Saved data entries
[Start of section]
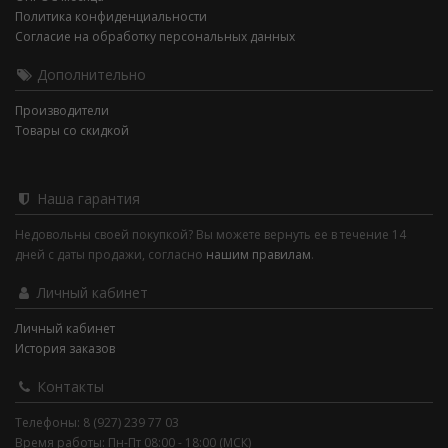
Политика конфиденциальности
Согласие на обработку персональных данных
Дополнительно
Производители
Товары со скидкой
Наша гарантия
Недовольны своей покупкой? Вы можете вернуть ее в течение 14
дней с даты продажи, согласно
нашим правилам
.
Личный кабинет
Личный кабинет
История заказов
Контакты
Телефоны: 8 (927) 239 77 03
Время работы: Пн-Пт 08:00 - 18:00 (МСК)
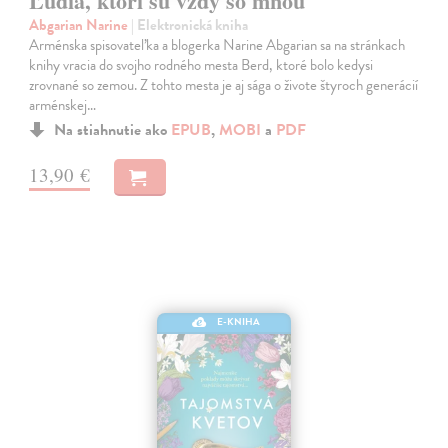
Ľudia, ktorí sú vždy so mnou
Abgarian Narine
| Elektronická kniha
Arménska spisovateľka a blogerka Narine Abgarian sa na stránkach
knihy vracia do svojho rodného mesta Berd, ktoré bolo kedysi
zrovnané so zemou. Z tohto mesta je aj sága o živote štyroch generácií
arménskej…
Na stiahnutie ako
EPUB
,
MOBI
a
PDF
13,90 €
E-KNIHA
[End of section]
[Start of section]
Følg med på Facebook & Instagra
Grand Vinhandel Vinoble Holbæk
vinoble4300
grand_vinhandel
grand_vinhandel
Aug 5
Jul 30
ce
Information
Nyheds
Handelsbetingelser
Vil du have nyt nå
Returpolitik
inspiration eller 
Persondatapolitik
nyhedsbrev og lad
[End of section]
=== How to complete this task ===
Copy out the text of the entries above from the line with "Политика конфиденциальности" to the line with "Время работы: Пн-Пт 08:00 - 18:00 (МСК)", both included, reproducing each line without change.

=== Output for this exercise ===
Политика конфиденциальности
Согласие на обработку персональных данных
Дополнительно
Производители
Товары со скидкой
Наша гарантия
Недовольны своей покупкой? Вы можете вернуть ее в течение 14
дней с даты продажи, согласно
нашим правилам
.
Личный кабинет
Личный кабинет
История заказов
Контакты
Телефоны: 8 (927) 239 77 03
Время работы: Пн-Пт 08:00 - 18:00 (МСК)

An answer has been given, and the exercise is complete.